- _Selected text_
:::

An Open Letter to Senator Ozouf.

I thought I would share with you what is, essentially, a parochial matter concerning Jersey domestic politics.

Should some of your elected representatives be more equal than others?

I don’t think so.

But the Jersey oligarchy wants to attack the concept of equal pay for elected members.

You see, when I was first elected at the end of 1990, only token payment was available for politicians.

“And what’s wrong with that?” I hear you say.

What’s wrong with that is the result was a legislature which was simply a rich man’s club; plebs need not apply.

Indeed – some great Jersey politicians, like the late Norman Le Brocq, had to, essentially, gather alms from his constituents so that he could work on their behalf – whilst supporting his family.

Read my open letter – re-produced below – to Senator Ozouf.

Whilst – understandably in many ways – one’s first instinct is to want to kick politicians – before doing so, just think – ‘what are the motivations of those who would return politics back to the age of the landed gentry?’

One thing we can be certain of – it is most unlikely to coincide with the interests of the average member of the public.

:::

- _Data for analysis_
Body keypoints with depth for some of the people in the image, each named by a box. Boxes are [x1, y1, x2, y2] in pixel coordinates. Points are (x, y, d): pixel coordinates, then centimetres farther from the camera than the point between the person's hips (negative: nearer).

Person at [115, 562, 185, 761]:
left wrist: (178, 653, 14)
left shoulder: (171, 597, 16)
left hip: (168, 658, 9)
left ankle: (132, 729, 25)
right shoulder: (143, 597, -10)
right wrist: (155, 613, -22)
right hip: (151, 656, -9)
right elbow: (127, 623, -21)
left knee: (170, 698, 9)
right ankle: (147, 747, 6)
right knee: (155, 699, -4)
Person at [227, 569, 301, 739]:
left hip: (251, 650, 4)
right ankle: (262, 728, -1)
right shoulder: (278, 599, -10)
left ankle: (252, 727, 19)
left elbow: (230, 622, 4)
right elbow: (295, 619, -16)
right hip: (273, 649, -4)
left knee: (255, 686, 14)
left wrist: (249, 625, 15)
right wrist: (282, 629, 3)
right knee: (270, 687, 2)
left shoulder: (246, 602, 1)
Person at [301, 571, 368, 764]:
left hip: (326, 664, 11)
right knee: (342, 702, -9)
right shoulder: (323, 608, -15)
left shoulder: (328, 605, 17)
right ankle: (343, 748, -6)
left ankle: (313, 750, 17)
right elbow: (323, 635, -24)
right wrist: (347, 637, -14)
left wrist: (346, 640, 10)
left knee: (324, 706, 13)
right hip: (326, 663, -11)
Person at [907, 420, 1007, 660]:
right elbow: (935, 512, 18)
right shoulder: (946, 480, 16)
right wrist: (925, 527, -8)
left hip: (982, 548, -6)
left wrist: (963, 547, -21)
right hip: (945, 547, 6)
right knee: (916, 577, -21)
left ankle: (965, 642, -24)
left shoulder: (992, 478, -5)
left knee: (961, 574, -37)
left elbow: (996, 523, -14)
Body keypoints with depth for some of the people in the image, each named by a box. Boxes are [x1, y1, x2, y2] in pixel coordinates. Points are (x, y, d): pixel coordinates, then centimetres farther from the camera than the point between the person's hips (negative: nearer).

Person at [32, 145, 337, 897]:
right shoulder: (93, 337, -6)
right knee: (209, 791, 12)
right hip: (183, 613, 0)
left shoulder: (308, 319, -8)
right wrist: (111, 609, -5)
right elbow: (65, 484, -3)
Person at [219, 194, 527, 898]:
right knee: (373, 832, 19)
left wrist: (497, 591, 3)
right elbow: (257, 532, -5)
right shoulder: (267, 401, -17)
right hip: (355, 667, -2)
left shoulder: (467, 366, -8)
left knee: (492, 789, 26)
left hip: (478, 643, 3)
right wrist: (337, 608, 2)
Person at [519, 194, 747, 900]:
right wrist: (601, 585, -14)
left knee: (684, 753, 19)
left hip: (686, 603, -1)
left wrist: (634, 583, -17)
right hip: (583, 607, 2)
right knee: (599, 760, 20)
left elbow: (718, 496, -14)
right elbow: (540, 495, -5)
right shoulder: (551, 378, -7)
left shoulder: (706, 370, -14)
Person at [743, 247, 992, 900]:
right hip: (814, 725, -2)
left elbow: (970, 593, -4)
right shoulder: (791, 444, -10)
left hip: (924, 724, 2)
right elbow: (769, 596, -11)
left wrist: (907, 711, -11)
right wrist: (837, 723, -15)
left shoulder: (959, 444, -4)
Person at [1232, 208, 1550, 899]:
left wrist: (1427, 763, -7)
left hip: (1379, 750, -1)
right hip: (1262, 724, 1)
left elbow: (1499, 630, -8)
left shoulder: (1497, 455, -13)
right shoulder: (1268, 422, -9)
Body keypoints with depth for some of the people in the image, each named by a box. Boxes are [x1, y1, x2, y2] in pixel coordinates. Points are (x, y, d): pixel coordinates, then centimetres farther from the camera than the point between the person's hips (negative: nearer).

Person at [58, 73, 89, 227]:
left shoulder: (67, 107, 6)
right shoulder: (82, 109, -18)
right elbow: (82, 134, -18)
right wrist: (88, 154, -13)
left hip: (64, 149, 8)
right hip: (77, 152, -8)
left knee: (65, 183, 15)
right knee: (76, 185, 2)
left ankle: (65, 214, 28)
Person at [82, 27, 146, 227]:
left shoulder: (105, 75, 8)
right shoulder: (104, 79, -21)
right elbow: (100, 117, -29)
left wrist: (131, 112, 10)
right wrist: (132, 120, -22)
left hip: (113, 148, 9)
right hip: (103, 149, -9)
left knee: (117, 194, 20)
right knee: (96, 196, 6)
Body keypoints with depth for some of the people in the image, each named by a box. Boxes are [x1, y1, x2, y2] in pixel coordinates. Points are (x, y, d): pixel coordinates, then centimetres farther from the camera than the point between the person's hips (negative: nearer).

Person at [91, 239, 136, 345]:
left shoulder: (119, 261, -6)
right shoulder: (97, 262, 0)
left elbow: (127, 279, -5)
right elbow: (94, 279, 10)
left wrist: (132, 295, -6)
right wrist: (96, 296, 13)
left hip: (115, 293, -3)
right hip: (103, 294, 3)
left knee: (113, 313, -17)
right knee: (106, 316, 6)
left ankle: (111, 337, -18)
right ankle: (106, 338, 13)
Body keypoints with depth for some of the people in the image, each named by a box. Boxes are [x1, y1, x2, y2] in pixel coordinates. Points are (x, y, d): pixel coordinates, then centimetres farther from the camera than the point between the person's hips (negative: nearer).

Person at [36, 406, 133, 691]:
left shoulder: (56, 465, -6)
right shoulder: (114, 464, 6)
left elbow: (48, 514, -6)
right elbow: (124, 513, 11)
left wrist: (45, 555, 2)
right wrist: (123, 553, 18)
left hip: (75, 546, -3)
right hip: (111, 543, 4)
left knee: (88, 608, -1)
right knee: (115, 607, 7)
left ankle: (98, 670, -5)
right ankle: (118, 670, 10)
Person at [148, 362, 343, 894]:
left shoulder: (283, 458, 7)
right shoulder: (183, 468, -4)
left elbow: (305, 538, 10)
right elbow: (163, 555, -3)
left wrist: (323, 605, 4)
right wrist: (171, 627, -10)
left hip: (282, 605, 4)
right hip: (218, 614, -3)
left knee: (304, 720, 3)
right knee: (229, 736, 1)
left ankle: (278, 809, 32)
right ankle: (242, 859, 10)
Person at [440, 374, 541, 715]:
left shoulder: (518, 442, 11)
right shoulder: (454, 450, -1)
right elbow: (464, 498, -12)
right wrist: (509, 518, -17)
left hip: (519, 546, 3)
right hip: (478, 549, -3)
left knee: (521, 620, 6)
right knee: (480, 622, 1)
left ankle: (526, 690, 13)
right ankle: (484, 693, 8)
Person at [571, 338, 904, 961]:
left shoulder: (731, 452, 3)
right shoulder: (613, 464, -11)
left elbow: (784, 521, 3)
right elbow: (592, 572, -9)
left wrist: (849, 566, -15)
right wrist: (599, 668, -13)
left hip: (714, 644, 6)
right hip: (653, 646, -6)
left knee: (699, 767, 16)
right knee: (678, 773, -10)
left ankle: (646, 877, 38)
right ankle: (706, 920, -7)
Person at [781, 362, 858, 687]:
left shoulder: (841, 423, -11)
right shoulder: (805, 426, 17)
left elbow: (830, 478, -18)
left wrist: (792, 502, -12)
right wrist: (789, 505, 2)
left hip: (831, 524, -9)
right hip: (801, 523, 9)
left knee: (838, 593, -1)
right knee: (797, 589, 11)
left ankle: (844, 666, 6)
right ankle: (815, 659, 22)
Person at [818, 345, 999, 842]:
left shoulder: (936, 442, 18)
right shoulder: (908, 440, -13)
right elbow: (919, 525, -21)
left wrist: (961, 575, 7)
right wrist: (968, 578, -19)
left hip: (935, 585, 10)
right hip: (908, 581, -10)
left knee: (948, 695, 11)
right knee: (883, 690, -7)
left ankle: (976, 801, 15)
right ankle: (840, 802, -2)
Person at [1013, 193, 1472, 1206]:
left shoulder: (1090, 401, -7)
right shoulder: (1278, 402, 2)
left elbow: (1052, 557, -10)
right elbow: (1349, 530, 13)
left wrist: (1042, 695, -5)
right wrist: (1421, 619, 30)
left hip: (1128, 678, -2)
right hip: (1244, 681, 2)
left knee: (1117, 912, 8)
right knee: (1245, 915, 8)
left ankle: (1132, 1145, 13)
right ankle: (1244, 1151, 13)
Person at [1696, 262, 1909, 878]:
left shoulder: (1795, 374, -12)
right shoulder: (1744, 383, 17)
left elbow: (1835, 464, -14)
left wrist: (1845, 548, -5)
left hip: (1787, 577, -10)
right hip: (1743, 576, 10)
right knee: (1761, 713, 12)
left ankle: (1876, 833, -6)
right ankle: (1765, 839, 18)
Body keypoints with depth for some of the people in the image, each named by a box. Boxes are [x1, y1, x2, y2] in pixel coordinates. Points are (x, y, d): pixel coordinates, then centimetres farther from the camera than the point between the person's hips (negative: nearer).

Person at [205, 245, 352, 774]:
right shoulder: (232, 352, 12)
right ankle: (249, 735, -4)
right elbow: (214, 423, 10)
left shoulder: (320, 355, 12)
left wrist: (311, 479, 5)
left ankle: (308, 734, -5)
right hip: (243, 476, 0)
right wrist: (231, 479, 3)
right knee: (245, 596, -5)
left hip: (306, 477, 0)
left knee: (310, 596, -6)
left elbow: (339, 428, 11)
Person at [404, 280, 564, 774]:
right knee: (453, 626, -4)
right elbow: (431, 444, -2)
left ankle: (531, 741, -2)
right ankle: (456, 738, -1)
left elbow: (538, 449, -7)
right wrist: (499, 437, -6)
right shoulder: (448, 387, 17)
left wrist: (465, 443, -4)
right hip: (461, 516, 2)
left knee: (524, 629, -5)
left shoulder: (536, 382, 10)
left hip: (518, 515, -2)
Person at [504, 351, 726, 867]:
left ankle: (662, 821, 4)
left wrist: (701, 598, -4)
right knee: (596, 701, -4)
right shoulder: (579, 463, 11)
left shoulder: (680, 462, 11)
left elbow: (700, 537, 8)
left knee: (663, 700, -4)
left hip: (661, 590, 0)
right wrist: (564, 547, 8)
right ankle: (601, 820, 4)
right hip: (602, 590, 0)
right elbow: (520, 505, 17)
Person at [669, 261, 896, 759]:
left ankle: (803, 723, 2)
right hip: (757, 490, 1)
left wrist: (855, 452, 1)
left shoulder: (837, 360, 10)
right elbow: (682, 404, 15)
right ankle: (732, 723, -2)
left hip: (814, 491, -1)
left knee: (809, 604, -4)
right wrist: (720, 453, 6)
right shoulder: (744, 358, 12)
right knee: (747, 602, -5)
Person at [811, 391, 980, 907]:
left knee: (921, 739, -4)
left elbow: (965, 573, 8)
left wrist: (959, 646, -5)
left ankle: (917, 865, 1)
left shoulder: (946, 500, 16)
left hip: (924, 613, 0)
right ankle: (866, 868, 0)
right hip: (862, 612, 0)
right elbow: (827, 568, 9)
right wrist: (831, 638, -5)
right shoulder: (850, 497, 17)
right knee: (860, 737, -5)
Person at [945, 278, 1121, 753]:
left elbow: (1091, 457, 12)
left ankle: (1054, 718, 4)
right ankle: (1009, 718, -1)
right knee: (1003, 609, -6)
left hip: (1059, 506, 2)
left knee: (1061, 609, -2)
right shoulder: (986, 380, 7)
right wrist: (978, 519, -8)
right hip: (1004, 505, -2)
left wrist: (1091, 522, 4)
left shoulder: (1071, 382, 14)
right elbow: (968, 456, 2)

:::

- _Work task 1_
Answer these questions from the piece on equal pay for Jersey's elected members, one per line:
(a) When was the writer first elected?
(b) What did Norman Le Brocq have to do so that he could work for his constituents?
(c) What does the Jersey oligarchy want to attack?
- _Work task 2_
Carry the piece on equal pay for Jersey's elected members forward from its last sentence.

- _Answer space 1_
(a) At the end of 1990.
(b) He had to gather alms from his constituents so that he could work on their behalf while supporting his family.
(c) The concept of equal pay for elected members.

- _Answer space 2_
From: Stuart Syvret
Sent: 10 February 2009 23:20
To: Philip Ozouf
Cc: All States Members (including ex officio members)
Subject: Politicians Pay: An Open Letter to Senator Philip Ozouf

Senator Ozouf

I read with interest your comments as reported on page 5 of tonight’s Jersey Evening Post, concerning States members’ pay.

You and Deputy Gorst – both very financially secure individuals – stoutly assert that States members’ pay should be frozen.

But you, in particular, are reported as going much further; effectively, reiterating views you have expressed previously.

You – apparently – want a “radical overhaul of the whole system of members’ pay”.

Essentially, that means people of your political persuasions getting paid more – and those who stoutly work day and night for their needy constituents, getting paid less.

I would be most interested to receive a copy of your submission to the board which is reviewing States members’ pay.

It should make fascinating reading.

I trust you will share it with the public?

Along with some other relevant facts?

For example – you assert that “one salary for all States members is wrong – as some do more than others.”

You would, perhaps, therefore be willing to elaborate to everyone just how many private member propositions you have tabled in you near-ten year existence as a States member?

Because – as you would, no doubt, be the first to acknowledge – bringing forward propositions, legislation or amendments – as a Minister – or Committee President as used to be the case – is vastly easier than developing and tabling private member proposals – because one has an army of very expensive civil servants to do the necessary work for you – unlike a back-bencher.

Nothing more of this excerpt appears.